Muitas vezes, o que parece claro e simples é o que há de mais complicado. Essa afirmativa aplica-se perfeitamente à diagnose jurídica da intenção homicida.
Segundo os ditames da dogmática penal, constatada a morte de uma pessoa, por ação ou omissão, direta ou indiretamente, bem como verificado o nexo causal entre a conduta e o resultado morte, torna-se de rigor elucidar o requisito psíquico do agente, pois só se pode falar em assassinato, tentado ou consumado, quando evidenciado o animus necandi, a vontade de matar. Vale dizer, não haverá homicídio doloso quando ausente o intento assassino.
Assim, para a configuração dessa figura típica penal é necessário que o sujeito atue com o desiderato de causar a morte da vítima ou, ao menos, aceite-a como resultado provável e previsto (artigo 18, I, do CP).
Questão tormentosa no processo criminal, cujo objeto é o crime de homicídio, na sua forma tentada ou consumada, é a demonstração da vontade assassina, já que, ao tempo do crime, era ela albergada pelo claustro psíquico do agente.
Avulta, então, esta importante indagação: como constatar o dolo de matar?

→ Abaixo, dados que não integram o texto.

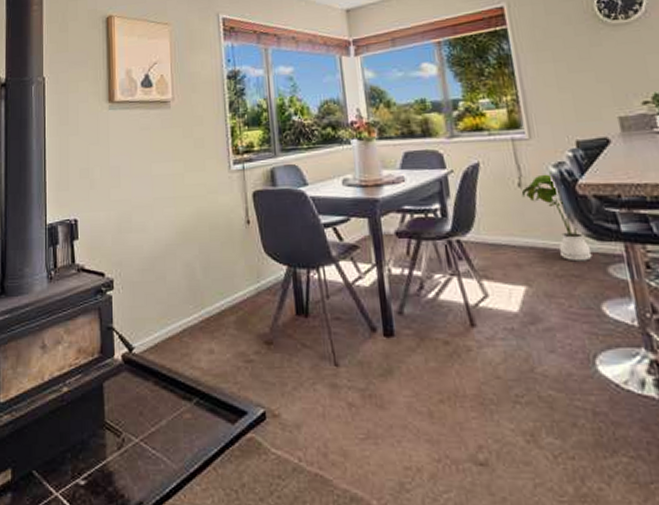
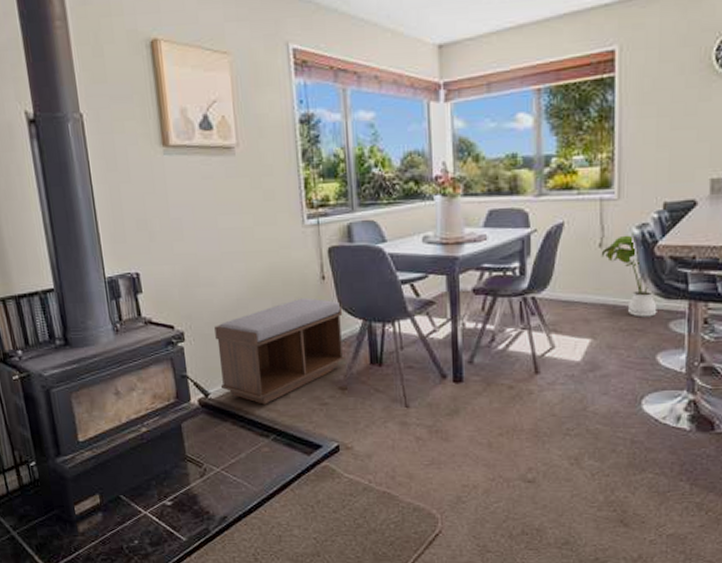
bench: none [143,242,271,361] -> present [214,297,346,405]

Responde Nelson Hungria: "trata-se de um factum internum, e desde que não é possível pesquisá-lo no ''foro íntimo'' do agente, tem-se de inferi-lo dos elementos e circunstâncias do fato externo. O sentido da ação (ou omissão) é, na grande maioria dos casos, inequívoco. Quando o evento morte está em íntima conexão com os meios empregados, de modo que ao espírito do agente não podia deixar de apresentar-se como resultado necessário, ou ordinário, da ação criminosa, seria inútil, como diz Impallomeni, alegar-se que não houve animus occidendi: o fato atestará sempre, inflexivelmente, que o acusado, a não ser que se trate de um louco, agiu sabendo que o evento letal seria a conseqüência da sua ação e, portanto, quis matar. É sobre pressuposto de fato, em qualquer caso, que há de assentar o processo lógico pelo qual se deduz o dolo distintivo do homicídio" (HUNGRIA, Nelson. Comentários ao Código Penal. Vol. V. Rio de Janeiro: Forense, 1958).

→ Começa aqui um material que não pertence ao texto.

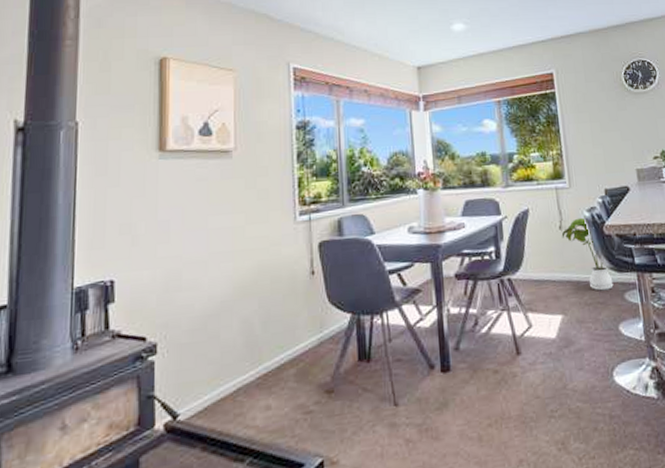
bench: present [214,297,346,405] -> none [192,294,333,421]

Resposta semelhante é apresentada por Olavo Oliveira: "a vontade de matar, fenômeno interno, deve ser evidenciado pelos atos externos que o corporificam: a maneira da execução do fato, os motivos do crime, os instrumentos empregados, o número e a direção dos golpes vibrados, a distância entre o ofensor e a vítima, as relações existentes entre os dois, a importância das lesões causadas, a vida pregressa do réu, o seu posterior procedimento e a diagnose da sua personalidade" (OLIVEIRA, Olavo. O Delito de Matar. São Paulo: Saraiva, 1962).
Não é difícil compreender, assim, que a definição do elemento subjetivo do crime depende dos fatores objetivos que gravitam ao redor do evento delituoso, ou seja, torna-se imperiosa a análise do revolvimento fático-probatório residente nos autos.

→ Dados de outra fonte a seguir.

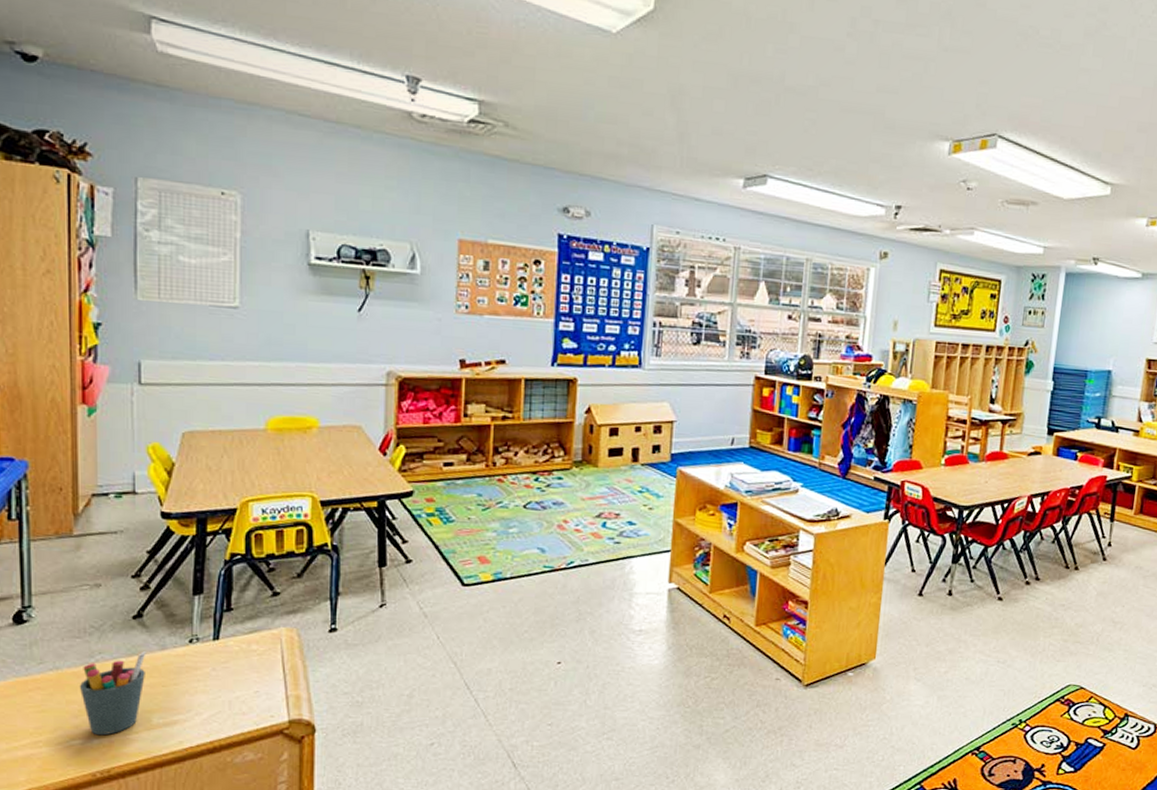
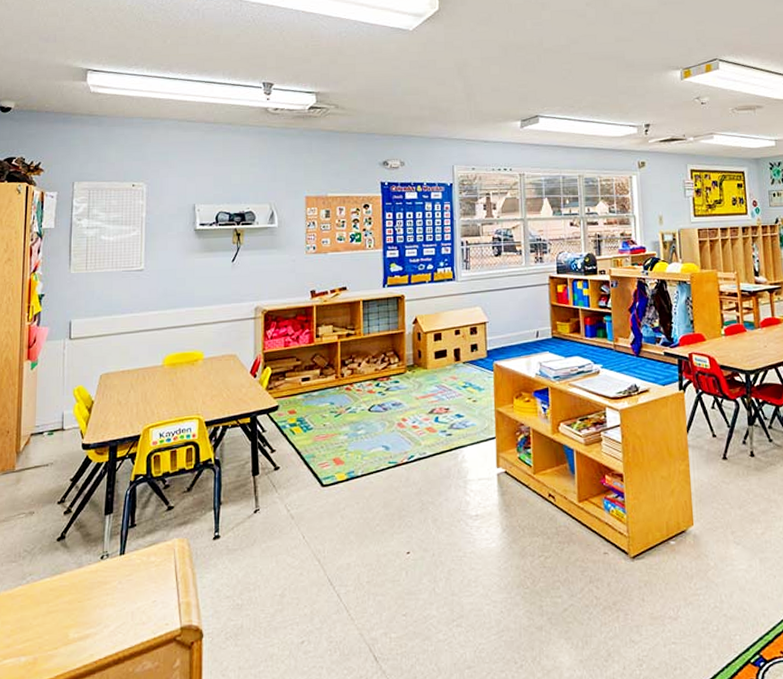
pen holder: present [79,651,146,736] -> none [12,570,67,653]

Isso significa dizer que os fatos antecedentes (ex.: animosidade entre réu e vítima, ameaça etc.), concomitantes (ex.: arma utilizada, número de ações, área corpórea visada etc.) e supervenientes (ex.: fuga do local, omissão de socorro, ameaça etc.) ao crime devem ser bem examinados, tendo por parâmetro as provas pericial, testemunhal, indiciária et al.
Por conseguinte, é de suma importância ter em mente esta recomendação de René Descartes: "nunca nos devemos deixar persuadir senão pela evidência de nossa razão" (DESCARTES, René. Discurso Sobre o Método. São Paulo: Editora Vozes, 2006). Ou seja, incumbe à lógica humana, frente ao conteúdo processual, diagnosticar qual era o ânimo do agente ao tempo da conduta.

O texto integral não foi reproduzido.